Geoff Chatas, senior vice president and chief financial officer at OSU, said in a university release Garrity-Rokous will work to “strengthen a culture that encourages ethical conduct and compliance with the laws and regulations applicable to the university and to monitor policy and program effectiveness.”
OSU spokesman Jim Lynch said in an email Garrity-Rokous’ salary is $390,000.
With more than 17 years of experience in the health care and financial services industries, Garrity-Rokous is set to begin Sept. 24.
The program was created February of this year, following the 2011 “tattoo-gate” scandal, which led to the resignation of football coach Jim Tressel, the departure of former Buckeyes quarterback Terrelle Pryor and a list of NCAA sanctions which included a one-year bowl ban and vacated all wins in the 2010 season.
The Lantern reported in June that the scandal cost the university about $8 million.
When news of the scandal broke in December 2010, the university hired The Compliance Group, based in Lenexa, Kan., which “provides an array of quality and cost-effective compliance services to intercollegiate athletics departments and conference offices.”
According to a June Lantern article, the total cost of hiring The Compliance Group was almost $300,000.

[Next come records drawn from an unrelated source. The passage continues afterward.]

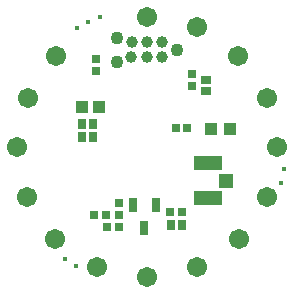
<source format=gbs>
G04*
G04 #@! TF.GenerationSoftware,Altium Limited,Altium Designer,19.1.5 (86)*
G04*
G04 Layer_Color=16711935*
%FSAX25Y25*%
%MOIN*%
G70*
G01*
G75*
%ADD22R,0.03320X0.03162*%
%ADD27R,0.03162X0.03320*%
%ADD28C,0.01784*%
%ADD29C,0.06706*%
%ADD30C,0.04343*%
%ADD48R,0.03950X0.03950*%
%ADD49R,0.02769X0.03162*%
%ADD50R,0.09461X0.04934*%
%ADD51R,0.04737X0.04737*%
%ADD52R,0.03162X0.02769*%
%ADD53R,0.02690X0.04540*%
%ADD54C,0.03910*%
D22*
X0172095Y0182441D02*
D03*
Y0178661D02*
D03*
D27*
X0134457Y0163228D02*
D03*
X0130677D02*
D03*
X0134457Y0167756D02*
D03*
X0130677D02*
D03*
X0160402Y0134055D02*
D03*
X0164181D02*
D03*
D28*
X0198315Y0152520D02*
D03*
X0197252Y0148150D02*
D03*
X0136728Y0203413D02*
D03*
X0132902Y0201760D02*
D03*
X0129051Y0199752D02*
D03*
X0128736Y0120236D02*
D03*
X0125087Y0122598D02*
D03*
D29*
X0192340Y0143416D02*
D03*
X0122173Y0190315D02*
D03*
X0112685Y0176440D02*
D03*
X0109181Y0160000D02*
D03*
X0112554Y0143386D02*
D03*
X0121780Y0129291D02*
D03*
X0135867Y0119854D02*
D03*
X0152488Y0116693D02*
D03*
X0169067Y0119872D02*
D03*
X0183092Y0129369D02*
D03*
X0195768Y0160000D02*
D03*
X0192328Y0176351D02*
D03*
X0182803Y0190315D02*
D03*
X0169021Y0199928D02*
D03*
X0152488Y0203307D02*
D03*
D30*
X0142488Y0188461D02*
D03*
Y0196461D02*
D03*
X0162488Y0192461D02*
D03*
D48*
X0173963Y0165945D02*
D03*
X0180262D02*
D03*
X0130677Y0173189D02*
D03*
X0136583D02*
D03*
D49*
X0162016Y0166220D02*
D03*
X0165953D02*
D03*
X0160244Y0138504D02*
D03*
X0164181D02*
D03*
X0134968Y0137480D02*
D03*
X0138906D02*
D03*
X0143079Y0133346D02*
D03*
X0139142D02*
D03*
D50*
X0172756Y0154587D02*
D03*
Y0142972D02*
D03*
D51*
X0178661Y0148779D02*
D03*
D52*
X0135441Y0189291D02*
D03*
Y0185354D02*
D03*
X0167646Y0184409D02*
D03*
Y0180473D02*
D03*
X0143157Y0141378D02*
D03*
Y0137441D02*
D03*
D53*
X0147803Y0140512D02*
D03*
X0155441D02*
D03*
X0151622Y0132874D02*
D03*
D54*
X0147488Y0194961D02*
D03*
X0147173Y0189961D02*
D03*
X0152488Y0194961D02*
D03*
Y0189961D02*
D03*
X0157488Y0194961D02*
D03*
Y0189961D02*
D03*
M02*

</source>
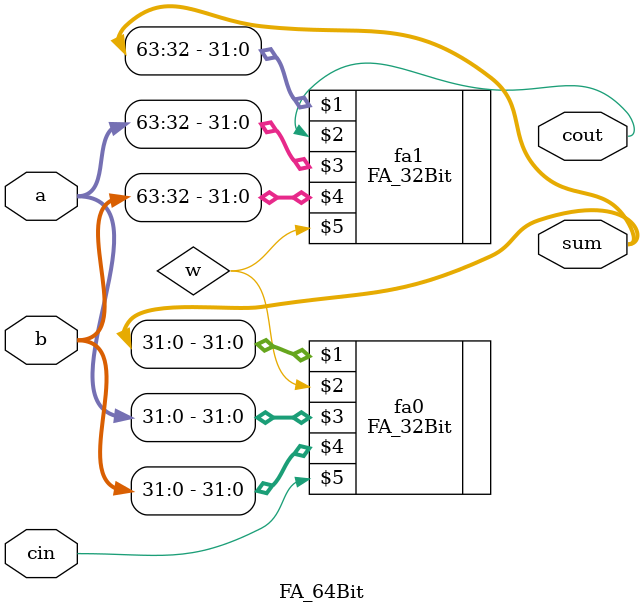
<source format=v>
`timescale 1ns / 1ps
`include "FA_32Bit.v"
module FA_64Bit(sum,cout,a,b,cin);

input [63:0]a,b;   //For 32 inputs
input cin;			// Input Carry
output [63:0]sum; //For 32 Outputs
output cout;		//Output Carry
wire w;

//Two 32-Bit Adder used for 64 Bit Adder
FA_32Bit fa0(sum[31:0],w,a[31:0],b[31:0],cin);
FA_32Bit fa1(sum[63:32],cout,a[63:32],b[63:32],w);

endmodule
</source>
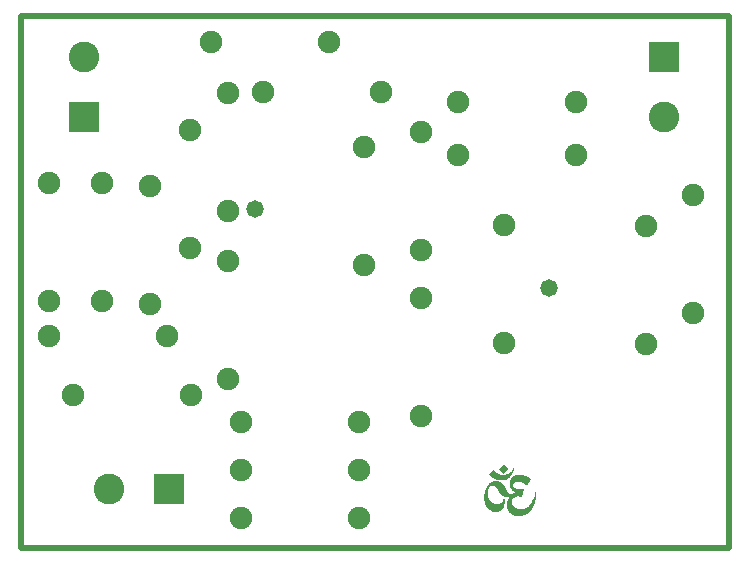
<source format=gbs>
G04 Layer_Color=16711935*
%FSLAX44Y44*%
%MOMM*%
G71*
G01*
G75*
%ADD12C,0.5000*%
%ADD28R,2.6032X2.6032*%
%ADD29C,2.6032*%
%ADD30R,2.6032X2.6032*%
%ADD31C,1.9032*%
%ADD32C,1.4732*%
G36*
X421983Y61827D02*
X422814Y61770D01*
X423411Y61710D01*
X423905Y61646D01*
X424689Y61518D01*
X425560Y61332D01*
X426131Y61181D01*
X426971Y60912D01*
X427609Y60666D01*
X428349Y60327D01*
X429209Y59862D01*
X429853Y59471D01*
X430487Y59059D01*
X431169Y58593D01*
X431721Y58119D01*
X428894Y52384D01*
X428853Y52414D01*
X428669Y52551D01*
X428465Y52702D01*
X428157Y52927D01*
X427826Y53165D01*
X427577Y53341D01*
X427199Y53600D01*
X426902Y53795D01*
X426623Y53972D01*
X426274Y54183D01*
X425651Y54531D01*
X425197Y54761D01*
X424641Y55017D01*
X424336Y55145D01*
X423568Y55428D01*
X423128Y55564D01*
X422533Y55715D01*
X421981Y55816D01*
X421576Y55864D01*
X421094Y55889D01*
X420891Y55889D01*
X420484Y55869D01*
X419877Y55788D01*
X419651Y55741D01*
X419402Y55679D01*
X419057Y55573D01*
X418695Y55432D01*
X418373Y55272D01*
X418093Y55095D01*
X417952Y54986D01*
X417662Y54701D01*
X417448Y54412D01*
X417296Y54144D01*
X417118Y53694D01*
X417049Y53424D01*
X417006Y53172D01*
X416982Y52941D01*
X416969Y52575D01*
X417017Y52082D01*
X417123Y51715D01*
X417301Y51384D01*
X417644Y51007D01*
X417904Y50793D01*
X418071Y50671D01*
X418458Y50418D01*
X418792Y50232D01*
X419066Y50098D01*
X419487Y49919D01*
X419991Y49744D01*
X420210Y49679D01*
X420806Y49536D01*
X421334Y49444D01*
X421715Y49396D01*
X422071Y49364D01*
X422480Y49342D01*
X422989Y49336D01*
X423446Y49356D01*
X423801Y49389D01*
X424254Y49454D01*
X424630Y49528D01*
X425150Y49658D01*
X425444Y49745D01*
X425880Y49893D01*
X426237Y50028D01*
X424009Y42479D01*
X423954Y42546D01*
X423835Y42670D01*
X423738Y42754D01*
X423374Y42986D01*
X423046Y43123D01*
X422562Y43256D01*
X421517Y43383D01*
X420988Y43393D01*
X420554Y43372D01*
X419446Y43193D01*
X418727Y42974D01*
X418024Y42671D01*
X417370Y42283D01*
X416923Y41926D01*
X416512Y41482D01*
X416251Y41089D01*
X416031Y40621D01*
X415853Y40034D01*
X415759Y39461D01*
X415728Y38919D01*
X415745Y38373D01*
X415800Y37877D01*
X415861Y37523D01*
X415941Y37175D01*
X416128Y36586D01*
X416261Y36263D01*
X416589Y35652D01*
X416917Y35197D01*
X417205Y34874D01*
X417522Y34575D01*
X417793Y34352D01*
X418226Y34047D01*
X418684Y33775D01*
X419001Y33612D01*
X419325Y33463D01*
X419737Y33298D01*
X420112Y33168D01*
X420448Y33067D01*
X421085Y32914D01*
X421600Y32824D01*
X421946Y32778D01*
X422380Y32738D01*
X422729Y32717D01*
X423079Y32707D01*
X423518Y32708D01*
X424002Y32727D01*
X424398Y32755D01*
X424836Y32802D01*
X425272Y32864D01*
X425705Y32944D01*
X426133Y33042D01*
X426555Y33157D01*
X426970Y33293D01*
X427296Y33415D01*
X427695Y33586D01*
X428007Y33739D01*
X428460Y33993D01*
X428826Y34227D01*
X429181Y34479D01*
X429457Y34694D01*
X429922Y35093D01*
X430367Y35520D01*
X430611Y35775D01*
X431246Y36511D01*
X431623Y37001D01*
X432078Y37651D01*
X432501Y38320D01*
X432788Y38813D01*
X433200Y39586D01*
X433792Y40850D01*
X433929Y41169D01*
X434313Y42131D01*
X434689Y43176D01*
X434921Y43906D01*
X435153Y44779D01*
X435354Y45820D01*
X435457Y46739D01*
X435496Y47688D01*
X435627Y48201D01*
X435758Y47857D01*
X435864Y47313D01*
X435930Y46938D01*
X436045Y46157D01*
X436133Y45061D01*
X436142Y44395D01*
X436109Y43431D01*
X436047Y42613D01*
X435933Y41617D01*
X435817Y40849D01*
X435428Y38965D01*
X435334Y38595D01*
X435031Y37538D01*
X434824Y36906D01*
X434539Y36123D01*
X434224Y35351D01*
X434020Y34894D01*
X433731Y34295D01*
X433527Y33903D01*
X433148Y33232D01*
X432860Y32767D01*
X432619Y32403D01*
X432239Y31874D01*
X431804Y31326D01*
X431197Y30650D01*
X430549Y30022D01*
X429822Y29413D01*
X429011Y28834D01*
X428115Y28298D01*
X427083Y27799D01*
X426502Y27566D01*
X425910Y27361D01*
X425409Y27209D01*
X425004Y27100D01*
X424493Y26978D01*
X423665Y26817D01*
X422986Y26713D01*
X422566Y26661D01*
X421725Y26593D01*
X420990Y26579D01*
X420624Y26590D01*
X420157Y26625D01*
X419693Y26685D01*
X419184Y26783D01*
X418882Y26857D01*
X418432Y26988D01*
X417890Y27179D01*
X417307Y27421D01*
X416876Y27623D01*
X416544Y27791D01*
X416262Y27941D01*
X415890Y28150D01*
X415569Y28342D01*
X415299Y28512D01*
X415033Y28690D01*
X414733Y28906D01*
X414525Y29067D01*
X414165Y29372D01*
X413902Y29623D01*
X413457Y30124D01*
X413186Y30500D01*
X412945Y30897D01*
X412666Y31455D01*
X412432Y32042D01*
X412223Y32701D01*
X412022Y33537D01*
X411889Y34278D01*
X411782Y35073D01*
X411724Y35707D01*
X411687Y36654D01*
X411704Y37385D01*
X411743Y37904D01*
X411812Y38471D01*
X411932Y39136D01*
X412109Y39845D01*
X412198Y40146D01*
X412365Y40643D01*
X412437Y40840D01*
X412550Y41134D01*
X412711Y41523D01*
X412926Y42001D01*
X413227Y42612D01*
X413468Y43075D01*
X413690Y43405D01*
X413475Y43354D01*
X413002Y43250D01*
X412658Y43180D01*
X412275Y43110D01*
X411825Y43048D01*
X411320Y43018D01*
X410953Y43037D01*
X410394Y43132D01*
X410018Y43208D01*
X409355Y43354D01*
X408859Y43492D01*
X408516Y43611D01*
X408053Y43820D01*
X407430Y44218D01*
X407086Y44494D01*
X406721Y44822D01*
X406407Y45135D01*
X406042Y45536D01*
X405760Y45878D01*
X405463Y46271D01*
X405154Y46715D01*
X404910Y47085D01*
X404725Y47375D01*
X404495Y47753D01*
X404275Y48137D01*
X403999Y48661D01*
X403780Y49103D01*
X403597Y49451D01*
X403371Y49829D01*
X403083Y50226D01*
X402897Y50456D01*
X402706Y50682D01*
X402382Y51056D01*
X402117Y51351D01*
X401874Y51593D01*
X401325Y52006D01*
X400702Y52304D01*
X400326Y52427D01*
X399746Y52542D01*
X399304Y52569D01*
X398910Y52545D01*
X398619Y52494D01*
X397836Y52199D01*
X397624Y52073D01*
X397344Y51870D01*
X397085Y51641D01*
X396848Y51389D01*
X396548Y50998D01*
X396245Y50491D01*
X396037Y50044D01*
X395848Y49536D01*
X395732Y49158D01*
X395609Y48680D01*
X395493Y48100D01*
X395430Y47662D01*
X395395Y47320D01*
X395364Y46731D01*
X395359Y46386D01*
X395361Y46140D01*
X395373Y45647D01*
X395398Y45155D01*
X395443Y44616D01*
X395528Y43982D01*
X395795Y42832D01*
X396225Y41675D01*
X396395Y41318D01*
X396629Y40883D01*
X396945Y40383D01*
X397240Y39989D01*
X397596Y39583D01*
X397838Y39338D01*
X398128Y39072D01*
X398278Y38942D01*
X398507Y38754D01*
X398900Y38453D01*
X399383Y38108D01*
X399713Y37891D01*
X400266Y37572D01*
X400897Y37294D01*
X401848Y37032D01*
X402383Y36960D01*
X403120Y36930D01*
X404059Y36966D01*
X404699Y37027D01*
X405178Y37128D01*
X405592Y37278D01*
X405995Y37467D01*
X406302Y37629D01*
X406730Y37877D01*
X407054Y38100D01*
X407389Y38388D01*
X407774Y38840D01*
X408079Y39348D01*
X408275Y39798D01*
X408465Y40307D01*
X408612Y40777D01*
X408674Y41212D01*
X408668Y41805D01*
X408673Y42427D01*
X408817Y42584D01*
X408967Y42572D01*
X409121Y42403D01*
X409260Y42089D01*
X409369Y41787D01*
X409540Y41071D01*
X409588Y40714D01*
X409621Y40310D01*
X409638Y39753D01*
X409628Y39220D01*
X409598Y38680D01*
X409546Y38059D01*
X409420Y36946D01*
X409435Y37053D01*
X409415Y36899D01*
X409420Y36946D01*
X409371Y36593D01*
X409267Y35987D01*
X409134Y35392D01*
X408944Y34741D01*
X408787Y34318D01*
X408536Y33772D01*
X408313Y33378D01*
X408063Y32998D01*
X407881Y32752D01*
X407483Y32285D01*
X407102Y31903D01*
X406063Y31094D01*
X405540Y30760D01*
X405111Y30573D01*
X404754Y30421D01*
X404022Y30177D01*
X403649Y30085D01*
X403197Y30003D01*
X402438Y29936D01*
X402059Y29938D01*
X401605Y29969D01*
X401079Y30046D01*
X400633Y30143D01*
X400338Y30222D01*
X399972Y30337D01*
X399540Y30495D01*
X399114Y30673D01*
X397372Y31640D01*
X396814Y32044D01*
X396399Y32381D01*
X395728Y33004D01*
X395465Y33280D01*
X395017Y33799D01*
X394875Y33978D01*
X394474Y34534D01*
X394226Y34918D01*
X393956Y35379D01*
X393812Y35648D01*
X393675Y35921D01*
X393513Y36266D01*
X393363Y36616D01*
X393198Y37042D01*
X393025Y37546D01*
X392895Y37983D01*
X392779Y38424D01*
X392679Y38869D01*
X392593Y39317D01*
X392520Y39766D01*
X392461Y40218D01*
X392402Y40822D01*
X392371Y41277D01*
X392352Y41732D01*
X392345Y42036D01*
X392343Y42340D01*
X392349Y42796D01*
X392363Y43252D01*
X392387Y43708D01*
X392432Y44316D01*
X392475Y44771D01*
X392516Y45149D01*
X392553Y45451D01*
X392594Y45753D01*
X392639Y46054D01*
X392713Y46504D01*
X392783Y46877D01*
X392908Y47471D01*
X393015Y47914D01*
X393092Y48207D01*
X393174Y48500D01*
X393355Y49080D01*
X393506Y49510D01*
X393699Y50006D01*
X393880Y50425D01*
X394075Y50836D01*
X394360Y51372D01*
X394551Y51699D01*
X394963Y52336D01*
X395272Y52770D01*
X395549Y53133D01*
X395790Y53428D01*
X396093Y53768D01*
X396359Y54037D01*
X396638Y54292D01*
X396931Y54532D01*
X397233Y54761D01*
X397544Y54980D01*
X397861Y55192D01*
X398247Y55438D01*
X398508Y55597D01*
X398772Y55750D01*
X399174Y55963D01*
X399659Y56178D01*
X400016Y56304D01*
X400456Y56424D01*
X400830Y56498D01*
X401057Y56532D01*
X401285Y56557D01*
X401591Y56579D01*
X402052Y56587D01*
X402358Y56576D01*
X402891Y56528D01*
X403342Y56458D01*
X403936Y56325D01*
X404375Y56199D01*
X404807Y56052D01*
X405234Y55884D01*
X405584Y55729D01*
X405997Y55526D01*
X406590Y55181D01*
X406960Y54919D01*
X407306Y54628D01*
X407575Y54365D01*
X407879Y54029D01*
X408074Y53796D01*
X408265Y53559D01*
X408549Y53198D01*
X408738Y52958D01*
X409028Y52602D01*
X409273Y52310D01*
X409559Y51956D01*
X409818Y51587D01*
X410045Y51197D01*
X410215Y50859D01*
X410372Y50514D01*
X410493Y50233D01*
X410612Y49952D01*
X410732Y49670D01*
X410825Y49460D01*
X410987Y49113D01*
X411089Y48908D01*
X411233Y48639D01*
X411423Y48310D01*
X411627Y47991D01*
X411891Y47623D01*
X412078Y47387D01*
X412373Y47044D01*
X412682Y46710D01*
X413000Y46378D01*
X413216Y46156D01*
X413495Y45890D01*
X413733Y45701D01*
X414058Y45514D01*
X414342Y45416D01*
X414567Y45370D01*
X414875Y45342D01*
X415030Y45342D01*
X415261Y45357D01*
X415487Y45392D01*
X415708Y45448D01*
X415987Y45560D01*
X416315Y45747D01*
X416571Y45914D01*
X416961Y46157D01*
X417229Y46301D01*
X417646Y46480D01*
X418155Y46626D01*
X418741Y46800D01*
X418247Y47066D01*
X417515Y47504D01*
X416890Y47974D01*
X416260Y48593D01*
X415710Y49252D01*
X415244Y49893D01*
X414752Y50708D01*
X414392Y51511D01*
X414144Y52325D01*
X413954Y53430D01*
X413896Y54359D01*
X413909Y55192D01*
X414057Y56470D01*
X414309Y57418D01*
X414662Y58229D01*
X415150Y59012D01*
X415914Y59883D01*
X416682Y60515D01*
X417473Y60999D01*
X418255Y61350D01*
X418911Y61560D01*
X419678Y61722D01*
X420329Y61802D01*
X421319Y61842D01*
X421983Y61827D01*
D02*
G37*
G36*
X417390Y67560D02*
Y66010D01*
X416940Y64110D01*
X416240Y62510D01*
X415390Y61310D01*
X414390Y60060D01*
X413490Y59260D01*
X412590Y58510D01*
X411890Y58060D01*
X410840Y57610D01*
X409740Y57260D01*
X408490Y57060D01*
X407590Y57010D01*
X406490Y57060D01*
X405190Y57210D01*
X403440Y57610D01*
X401440Y58310D01*
X399740Y59110D01*
X398640Y59810D01*
X397090Y61060D01*
X396490Y61610D01*
X400190Y66010D01*
X400740Y65360D01*
X401390Y64660D01*
X402390Y63860D01*
X403190Y63310D01*
X404040Y62810D01*
X405240Y62160D01*
X406390Y61810D01*
X407290Y61610D01*
X409090D01*
X410040Y61760D01*
X411090Y62010D01*
X412090Y62360D01*
X412940Y62760D01*
X413640Y63210D01*
X414340Y63810D01*
X414890Y64410D01*
X415540Y65210D01*
X416140Y66110D01*
X416590Y66910D01*
X416840Y67660D01*
X417140Y68460D01*
X417390Y67560D01*
D02*
G37*
G36*
X412740Y66610D02*
X408840Y62710D01*
X404890Y66660D01*
X409040Y70810D01*
X412740Y66610D01*
D02*
G37*
D12*
X0Y450000D02*
X600000D01*
Y0D02*
Y450000D01*
X0Y0D02*
X600000D01*
X0D02*
Y450000D01*
D28*
X53340Y364600D02*
D03*
X544830Y415400D02*
D03*
D29*
X53340D02*
D03*
X544830Y364600D02*
D03*
X74930Y49530D02*
D03*
D30*
X125730D02*
D03*
D31*
X23660Y179070D02*
D03*
X123660D02*
D03*
X370370Y332740D02*
D03*
X470370D02*
D03*
X408940Y173520D02*
D03*
Y273520D02*
D03*
X175260Y143040D02*
D03*
Y243040D02*
D03*
Y285280D02*
D03*
Y385280D02*
D03*
X186220Y106680D02*
D03*
X286220D02*
D03*
Y66040D02*
D03*
X186220D02*
D03*
X339090Y352260D02*
D03*
Y252260D02*
D03*
X205270Y386080D02*
D03*
X305270D02*
D03*
X143510Y353530D02*
D03*
Y253530D02*
D03*
X68580Y209080D02*
D03*
Y309080D02*
D03*
X290830Y239560D02*
D03*
Y339560D02*
D03*
X529590Y172250D02*
D03*
Y272250D02*
D03*
X43980Y129540D02*
D03*
X143980D02*
D03*
X24130Y209080D02*
D03*
Y309080D02*
D03*
X286220Y25400D02*
D03*
X186220D02*
D03*
X568960Y298920D02*
D03*
Y198920D02*
D03*
X470370Y377190D02*
D03*
X370370D02*
D03*
X339090Y111290D02*
D03*
Y211290D02*
D03*
X109220Y206540D02*
D03*
Y306540D02*
D03*
X260820Y427990D02*
D03*
X160820D02*
D03*
D32*
X198120Y287020D02*
D03*
X447040Y219710D02*
D03*
M02*

</source>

The university Board of Trustees approved a plan in February to merge the athletic compliance office, and other areas of compliance, creating one university-wide system called the Office of University Compliance and Integrity. The Board unanimously approved the plan, and spent months on an internal review, advising and research totaling more than $500,000 according to a June Lantern article.
A press release stated that the program would be responsible “for streamlining the university policy-making process, administering a university-wide compliance training program and developing a compliance monitoring program.”
Some students like Eric Humphreys, a third-year in logistics, said that while the money spent on the new hire seems like a lot, it will likely pay off in the long run. Humphreys noted that the football program brings in money for the university and that Garrity-Rokous’ new role could help establish better compliance for the program.
“I really think that $390,000 really isn’t that big a deal when you have somebody that’s going to take care of that and oversee that and hopefully stop and prevent something like (Tattoo-gate) from happening again,” Humphreys said. “I think it’s a good thing for the school.”
Others agreed but said the nearly $400,000 salary was a little steep.
“I think if he can avoid Tattoo-gate kind of scenarios, then ideally he should pay for himself in no time,” said Craig Stieff, a third-year in anthropology and international relations. “But $400,000 a year, that’s a lot, but I don’t know him and I don’t know exactly what he’s done so far.”
Christopher Culley, senior vice president and general counsel at the university, said OSU is looking to create an effective compliance model that would serve as an example for other institutions.
“With this hire and the creation of the new compliance office, the university is underscoring that at Ohio State, integrity is paramount in all that we do,” he said.
Dan Hope contributed to this article.